From calls to camera, satnav to shopping, your smartphone is a networked computing powerhouse. Now it has hit critical mass.
The technical limitations that forced the first phone designers to pack everything into a candy bar format are being overcome. We can wirelessly link multiple devices at broadband speeds. We don't need screen, keyboard, microphone and speaker to be in the same package. Slowly, batteries are improving, enabling tiny, wireless devices with multi-day battery life.
If we can break these devices out around our body, we will. Because it makes sense. The best place for a screen is not in your pocket, it's near your eyes. The best place for a microphone is near your mouth; headphones in your ears. Controls? Where your fingers can easily reach them.
It's not that we won't have a phone. It's that it will stay in our pockets more and more, while we interact with it via devices that are more conveniently shaped and sited. The phone becomes a glorified personal hotspot; capable of more but rarely being used to its full capacity.
Ten years ago geeks like me were talking about this. We called it the 'Personal Area Network'. It didn't work then because the accessories were rubbish, the batteries crap and the phones dumb. The closest we got was Bluetooth headsets that made us all look like we were at sci-fi convention.
Things have changed. At this year's IFA the two words I heard most often were 'colours' and 'chamfers'. Audio giant Harman, parent of JBL and AKG, led its press conference not with watts and features but with a lecture on its approach to design.
Even Samsung, king of the Top Trumps spec sheet, spent a long time talking about the design philosophy behind its Galaxy Gear smart watch. And Apple? Well, Apple has been design-led for a very long time – just look at the status afforded to Jony Ive in the business.
The new generation of wearable accessories will be designed with more attention to fashion than feature count. It doesn't matter if they don't do a lot as long as they do it well and do it beautifully.
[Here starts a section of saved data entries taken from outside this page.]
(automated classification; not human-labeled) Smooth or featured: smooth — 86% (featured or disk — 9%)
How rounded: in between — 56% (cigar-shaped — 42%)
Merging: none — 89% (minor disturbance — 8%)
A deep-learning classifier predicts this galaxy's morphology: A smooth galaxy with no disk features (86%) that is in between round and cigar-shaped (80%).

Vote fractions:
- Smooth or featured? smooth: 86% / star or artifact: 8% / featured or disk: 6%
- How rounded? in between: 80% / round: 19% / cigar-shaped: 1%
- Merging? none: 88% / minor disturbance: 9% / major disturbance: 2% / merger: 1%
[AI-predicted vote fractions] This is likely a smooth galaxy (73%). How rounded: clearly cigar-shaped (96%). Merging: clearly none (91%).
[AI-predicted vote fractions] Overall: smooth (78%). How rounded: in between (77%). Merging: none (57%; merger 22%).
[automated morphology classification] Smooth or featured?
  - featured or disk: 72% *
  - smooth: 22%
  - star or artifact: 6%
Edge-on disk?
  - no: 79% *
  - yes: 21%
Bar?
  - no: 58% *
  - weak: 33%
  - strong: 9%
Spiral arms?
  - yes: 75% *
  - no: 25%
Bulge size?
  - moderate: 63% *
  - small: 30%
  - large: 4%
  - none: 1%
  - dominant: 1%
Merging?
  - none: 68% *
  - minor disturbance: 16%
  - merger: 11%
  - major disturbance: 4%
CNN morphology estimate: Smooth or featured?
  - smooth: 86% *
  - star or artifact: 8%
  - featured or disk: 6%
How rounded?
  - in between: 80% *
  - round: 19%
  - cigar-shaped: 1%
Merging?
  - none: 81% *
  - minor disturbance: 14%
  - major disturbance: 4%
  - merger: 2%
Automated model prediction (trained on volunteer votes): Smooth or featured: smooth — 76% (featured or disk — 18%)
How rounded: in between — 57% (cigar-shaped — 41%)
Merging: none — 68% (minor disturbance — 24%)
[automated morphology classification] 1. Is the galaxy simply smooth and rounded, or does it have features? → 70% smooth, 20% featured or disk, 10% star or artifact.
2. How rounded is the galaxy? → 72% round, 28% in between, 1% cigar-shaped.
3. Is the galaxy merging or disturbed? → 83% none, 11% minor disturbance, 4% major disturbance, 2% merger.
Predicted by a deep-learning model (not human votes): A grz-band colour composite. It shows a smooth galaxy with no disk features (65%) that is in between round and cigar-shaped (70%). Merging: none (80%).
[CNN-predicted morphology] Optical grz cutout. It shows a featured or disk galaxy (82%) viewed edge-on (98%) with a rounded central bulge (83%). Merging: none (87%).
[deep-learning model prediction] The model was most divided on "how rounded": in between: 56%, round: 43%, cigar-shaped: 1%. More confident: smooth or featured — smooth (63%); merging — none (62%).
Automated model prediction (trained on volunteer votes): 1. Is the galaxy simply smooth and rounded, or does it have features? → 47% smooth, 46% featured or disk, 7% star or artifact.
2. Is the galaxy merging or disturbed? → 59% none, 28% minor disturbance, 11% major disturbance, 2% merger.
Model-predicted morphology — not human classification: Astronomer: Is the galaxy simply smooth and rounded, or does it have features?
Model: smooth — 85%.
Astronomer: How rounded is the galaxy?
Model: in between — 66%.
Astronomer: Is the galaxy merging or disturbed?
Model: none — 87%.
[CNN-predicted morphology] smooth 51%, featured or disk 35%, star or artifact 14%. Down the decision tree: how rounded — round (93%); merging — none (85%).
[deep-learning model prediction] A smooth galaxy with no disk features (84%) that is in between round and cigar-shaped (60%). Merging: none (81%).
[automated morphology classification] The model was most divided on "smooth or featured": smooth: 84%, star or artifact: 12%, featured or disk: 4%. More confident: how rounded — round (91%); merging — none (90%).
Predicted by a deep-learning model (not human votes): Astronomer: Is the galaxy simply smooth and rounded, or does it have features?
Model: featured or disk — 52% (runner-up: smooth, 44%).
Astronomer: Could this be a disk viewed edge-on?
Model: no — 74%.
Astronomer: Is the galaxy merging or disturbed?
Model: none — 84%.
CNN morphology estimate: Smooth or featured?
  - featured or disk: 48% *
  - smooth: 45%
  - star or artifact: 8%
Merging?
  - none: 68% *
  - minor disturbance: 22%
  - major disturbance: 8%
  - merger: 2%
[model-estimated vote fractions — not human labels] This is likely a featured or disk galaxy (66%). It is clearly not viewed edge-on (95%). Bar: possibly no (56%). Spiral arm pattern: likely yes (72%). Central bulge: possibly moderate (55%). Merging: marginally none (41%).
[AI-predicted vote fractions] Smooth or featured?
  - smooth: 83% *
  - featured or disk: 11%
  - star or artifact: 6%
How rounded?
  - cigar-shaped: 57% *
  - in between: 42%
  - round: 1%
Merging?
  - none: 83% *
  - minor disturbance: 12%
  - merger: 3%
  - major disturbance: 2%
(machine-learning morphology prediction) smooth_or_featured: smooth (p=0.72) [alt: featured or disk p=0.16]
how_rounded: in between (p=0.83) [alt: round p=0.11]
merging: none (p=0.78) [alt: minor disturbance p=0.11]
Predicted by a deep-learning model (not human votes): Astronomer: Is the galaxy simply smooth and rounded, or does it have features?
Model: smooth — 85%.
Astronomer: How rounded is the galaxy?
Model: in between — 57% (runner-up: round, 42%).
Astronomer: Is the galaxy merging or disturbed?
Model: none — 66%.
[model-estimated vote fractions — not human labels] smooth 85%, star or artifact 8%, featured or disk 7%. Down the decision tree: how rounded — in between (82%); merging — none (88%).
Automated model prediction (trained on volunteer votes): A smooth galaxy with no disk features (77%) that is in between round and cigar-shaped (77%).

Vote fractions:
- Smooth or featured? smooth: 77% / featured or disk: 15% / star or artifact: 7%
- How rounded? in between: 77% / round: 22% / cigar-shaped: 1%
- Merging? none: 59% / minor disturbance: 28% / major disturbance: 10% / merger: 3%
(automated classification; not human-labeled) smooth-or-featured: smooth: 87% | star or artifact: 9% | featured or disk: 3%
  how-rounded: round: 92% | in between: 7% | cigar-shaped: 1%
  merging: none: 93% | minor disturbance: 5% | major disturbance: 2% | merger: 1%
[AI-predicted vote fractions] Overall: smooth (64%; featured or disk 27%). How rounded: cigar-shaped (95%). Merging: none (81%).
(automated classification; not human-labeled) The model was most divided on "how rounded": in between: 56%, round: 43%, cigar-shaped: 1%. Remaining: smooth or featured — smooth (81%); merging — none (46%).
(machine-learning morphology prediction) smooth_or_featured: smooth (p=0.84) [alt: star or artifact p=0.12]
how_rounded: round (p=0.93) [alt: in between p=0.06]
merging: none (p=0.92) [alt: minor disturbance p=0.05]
Batteries remain an issue for now. But we're getting there. Silicon electrodes and graphene-based materials are being introduced to Lithium Ion batteries, increasing both output and capacity for a given size and weight.
Week-long charges for smartphones are a matter of time. Meanwhile low-energy standards like Bluetooth LE are slashing the demands that remote gadgets place on battery life.
We can now make accessories that don’t need charging that often, and with wireless charging we'll be able to do away with fiddly micro-USB cables before long.
The Electric Wardrobe
Imagine this: you get up in the morning ten years from now. Freshly showered you turn to your wardrobe. Inside your clothes and accessories have been busily, but invisibly, charging overnight.
You pull on an outfit and a pair of shoes. Each syncs to the smartphone/hub on your bedside table: pedometer in the shoes, control surface in the jacket cuff, display, mic and skull-speakers in the glasses, heart rate and temperature monitor in the t-shirt. There’s no pairing, plugging or tapping. Disparate components seamlessly become part of the same network.
You pop the phone in your pocket, and it stays there. All day long.